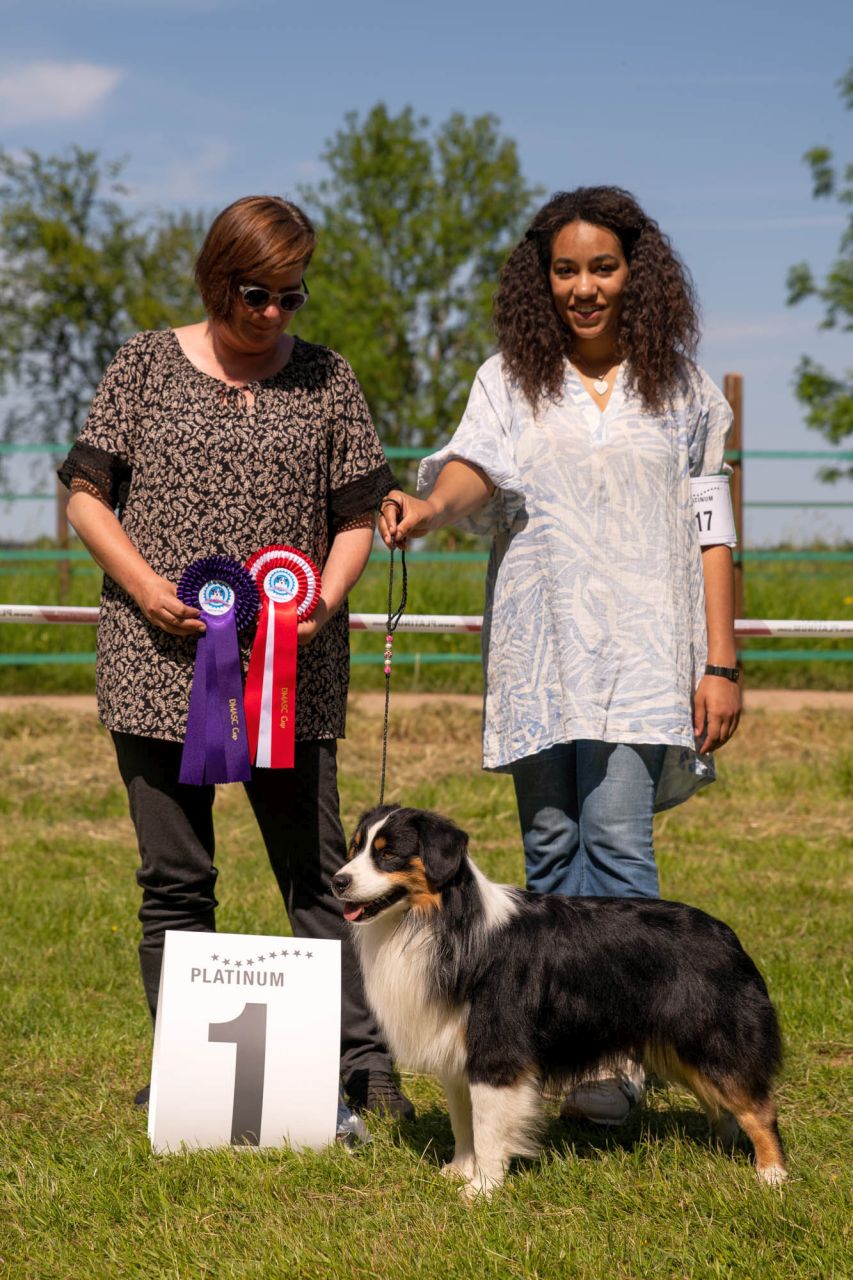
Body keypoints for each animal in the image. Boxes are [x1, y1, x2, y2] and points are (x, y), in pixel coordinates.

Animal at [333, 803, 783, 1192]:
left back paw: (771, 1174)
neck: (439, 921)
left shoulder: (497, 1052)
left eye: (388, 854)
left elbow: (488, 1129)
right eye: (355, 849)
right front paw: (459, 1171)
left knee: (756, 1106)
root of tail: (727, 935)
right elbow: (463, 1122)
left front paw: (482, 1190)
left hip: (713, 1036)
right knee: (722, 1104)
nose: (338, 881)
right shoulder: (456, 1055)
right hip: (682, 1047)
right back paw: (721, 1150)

---

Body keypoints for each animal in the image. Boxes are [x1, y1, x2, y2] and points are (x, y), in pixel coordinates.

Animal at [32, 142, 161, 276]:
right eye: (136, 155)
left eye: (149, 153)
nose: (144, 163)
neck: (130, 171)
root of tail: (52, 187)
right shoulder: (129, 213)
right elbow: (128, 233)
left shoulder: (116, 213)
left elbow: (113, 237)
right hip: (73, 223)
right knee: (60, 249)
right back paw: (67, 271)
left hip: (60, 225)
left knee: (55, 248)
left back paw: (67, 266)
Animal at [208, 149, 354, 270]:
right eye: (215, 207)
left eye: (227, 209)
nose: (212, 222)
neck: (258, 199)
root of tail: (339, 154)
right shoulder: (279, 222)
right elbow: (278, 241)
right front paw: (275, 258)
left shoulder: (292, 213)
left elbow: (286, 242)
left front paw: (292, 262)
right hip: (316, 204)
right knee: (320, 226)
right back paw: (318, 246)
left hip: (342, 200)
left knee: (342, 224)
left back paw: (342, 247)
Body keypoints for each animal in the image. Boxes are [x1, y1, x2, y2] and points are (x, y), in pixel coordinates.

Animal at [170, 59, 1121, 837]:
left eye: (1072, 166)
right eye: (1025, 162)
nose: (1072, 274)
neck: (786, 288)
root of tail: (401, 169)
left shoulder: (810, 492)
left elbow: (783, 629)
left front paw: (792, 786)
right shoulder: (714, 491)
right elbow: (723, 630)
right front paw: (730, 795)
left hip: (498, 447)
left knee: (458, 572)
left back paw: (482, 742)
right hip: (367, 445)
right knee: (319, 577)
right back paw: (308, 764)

→ WHAT YOU WILL DO: Out of the data above, give again only the lines starting at the one holding "left elbow: (113, 237)" and ending at the one holding "neck: (786, 288)", unchanged.

→ ANSWER AREA:
left elbow: (113, 237)
right hip: (73, 223)
right knee: (60, 249)
right back paw: (67, 271)
left hip: (60, 225)
left knee: (55, 248)
left back paw: (67, 266)
Animal at [208, 149, 354, 270]:
right eye: (215, 207)
left eye: (227, 209)
nose: (212, 222)
neck: (258, 199)
root of tail: (339, 154)
right shoulder: (279, 222)
right elbow: (278, 241)
right front paw: (275, 258)
left shoulder: (292, 213)
left elbow: (286, 242)
left front paw: (292, 262)
right hip: (316, 204)
right knee: (320, 226)
right back paw: (318, 246)
left hip: (342, 200)
left knee: (342, 224)
left back paw: (342, 247)
Body keypoints for each animal in the image. Boxes are [x1, y1, x2, y2] and points are (x, y), in pixel coordinates.

Animal at [170, 59, 1121, 837]:
left eye: (1072, 166)
right eye: (1025, 162)
nose: (1072, 274)
neck: (786, 288)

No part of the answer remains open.